Alkhalili Kenan, Zenonos Georgios, Tataryn Zachary, Amankulor Nduka, Engh Johnathan
Department of Neurosurgery, University of Pittsburgh Medical Center, Pittsburgh, Pennsylvania, USA.
Division of Neurosurgery, Department of Surgery, University of Ottawa, Ottawa, Ontario, Canada.
World Neurosurg. 2018 Mar;111:e206-e212. doi: 10.1016/j.wneu.2017.12.038. Epub 2017 Dec 16.
Scheduled early postoperative computed tomography (EPOCT) after craniotomy for brain tumor resection is standard at many institutions. We analyzed utility of preplanned EPOCT after elective craniotomy for brain tumor resection.

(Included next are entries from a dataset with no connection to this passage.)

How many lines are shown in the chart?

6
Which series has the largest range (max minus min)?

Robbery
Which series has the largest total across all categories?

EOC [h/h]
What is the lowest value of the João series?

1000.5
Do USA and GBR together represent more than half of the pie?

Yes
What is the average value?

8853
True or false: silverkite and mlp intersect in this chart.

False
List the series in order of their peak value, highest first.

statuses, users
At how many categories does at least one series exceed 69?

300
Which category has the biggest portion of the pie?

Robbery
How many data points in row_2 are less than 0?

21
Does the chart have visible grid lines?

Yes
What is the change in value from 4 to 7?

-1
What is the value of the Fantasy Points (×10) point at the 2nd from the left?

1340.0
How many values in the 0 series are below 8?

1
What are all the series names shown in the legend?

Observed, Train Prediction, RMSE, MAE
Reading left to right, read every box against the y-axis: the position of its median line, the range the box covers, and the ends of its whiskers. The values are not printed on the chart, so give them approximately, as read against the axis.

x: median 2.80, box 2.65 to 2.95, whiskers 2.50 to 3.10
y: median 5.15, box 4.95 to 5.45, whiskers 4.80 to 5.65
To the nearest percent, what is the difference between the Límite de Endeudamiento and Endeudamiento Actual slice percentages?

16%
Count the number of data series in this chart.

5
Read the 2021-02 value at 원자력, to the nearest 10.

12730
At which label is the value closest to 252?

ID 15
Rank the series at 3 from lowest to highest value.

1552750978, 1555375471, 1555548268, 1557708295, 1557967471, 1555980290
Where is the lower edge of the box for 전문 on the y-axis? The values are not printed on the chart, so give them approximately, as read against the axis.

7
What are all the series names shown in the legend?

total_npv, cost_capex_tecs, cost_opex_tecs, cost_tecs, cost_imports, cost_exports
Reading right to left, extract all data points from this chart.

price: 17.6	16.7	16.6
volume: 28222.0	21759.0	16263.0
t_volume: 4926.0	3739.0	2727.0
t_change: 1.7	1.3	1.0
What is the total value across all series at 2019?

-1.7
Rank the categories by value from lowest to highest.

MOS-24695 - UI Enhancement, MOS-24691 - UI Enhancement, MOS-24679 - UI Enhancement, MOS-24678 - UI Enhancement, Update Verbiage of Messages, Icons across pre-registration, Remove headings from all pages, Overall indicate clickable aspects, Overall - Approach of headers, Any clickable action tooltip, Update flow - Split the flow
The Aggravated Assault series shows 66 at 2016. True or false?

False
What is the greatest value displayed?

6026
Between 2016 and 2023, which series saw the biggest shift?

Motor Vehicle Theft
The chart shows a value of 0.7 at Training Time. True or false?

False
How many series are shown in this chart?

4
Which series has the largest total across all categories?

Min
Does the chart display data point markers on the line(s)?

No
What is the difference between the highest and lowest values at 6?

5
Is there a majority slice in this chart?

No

We retrospectively analyzed 755 brain tumor resections for which EPOCT was performed within 4 hours of surgery. Postoperative clinical neurologic examination results were classified into expected (baseline or predicted postoperative examination), changed (from baseline examination), and unreliable (sedated or baseline comatose patient). Scans were analyzed for unexpected and/or worrisome findings (e.g., hemorrhagic or ischemic stroke). In cases of unexpected findings, management changes were correlated to patient's neurologic examination. Demographic information, tumor histology, and tumor location were analyzed to determine risk factors for unexpected findings.
Rate of unexpected EPOCT findings was 4.1%. Patients with expected postoperative examinations were at significantly lower risk of abnormal findings (odds ratio [OR] = 0.074, P < 0.001). Patients with intraventricular tumors (OR = 5.7, P = 0.001) were at higher risk compared with patients with metastatic tumors (OR = 0.24, P = 0.06). No unexpected EPOCT findings led to management changes in patients with expected postoperative neurologic examinations. All unexpected EPOCT findings in patients with changed postoperative neurologic examinations led to management changes. Patients with nonreliable neurologic examinations were at significantly higher risk for unexpected findings on EPOCT (OR = 6.33, P < 0.001) and subsequent management changes.
Routine EPOCT is not indicated for patients undergoing brain tumor resection if postoperative neurologic examination is unchanged, as imaging is unlikely to result in management changes. EPOCT should be obtained in all patients with worrisome changes in examination or nonreliable examinations, as both groups have high rates of unexpected findings on imaging that lead to management changes.
在许多机构,脑肿瘤切除术后早期计划行计算机断层扫描(EPOCT)是标准操作。我们分析了择期脑肿瘤切除术后预先计划的EPOCT的效用。
我们回顾性分析了755例脑肿瘤切除术,这些手术在术后4小时内进行了EPOCT。术后临床神经学检查结果分为预期(基线或预测的术后检查)、改变(与基线检查相比)和不可靠(镇静或基线昏迷患者)。分析扫描结果以查找意外和/或令人担忧的发现(例如出血性或缺血性中风)。在出现意外发现的情况下,管理措施的改变与患者的神经学检查相关。分析人口统计学信息、肿瘤组织学和肿瘤位置,以确定意外发现的危险因素。
EPOCT意外发现率为4.1%。术后检查结果为预期的患者出现异常发现的风险显著较低(优势比[OR]=0.074,P<0.001)。与转移性肿瘤患者相比,脑室内肿瘤患者(OR=5.7,P=0.001)出现异常发现的风险更高。术后神经学检查结果为预期的患者中,没有意外的EPOCT发现导致管理措施改变。术后神经学检查结果改变的患者中,所有意外的EPOCT发现都导致了管理措施改变。神经学检查不可靠的患者在EPOCT上出现意外发现(OR=6.33,P<0.001)及随后管理措施改变的风险显著更高。
如果术后神经学检查没有变化,脑肿瘤切除术后的患者不建议常规进行EPOCT,因为影像学检查不太可能导致管理措施改变。所有检查结果令人担忧或检查不可靠的患者都应进行EPOCT,因为这两组患者影像学检查出现意外发现并导致管理措施改变的发生率都很高。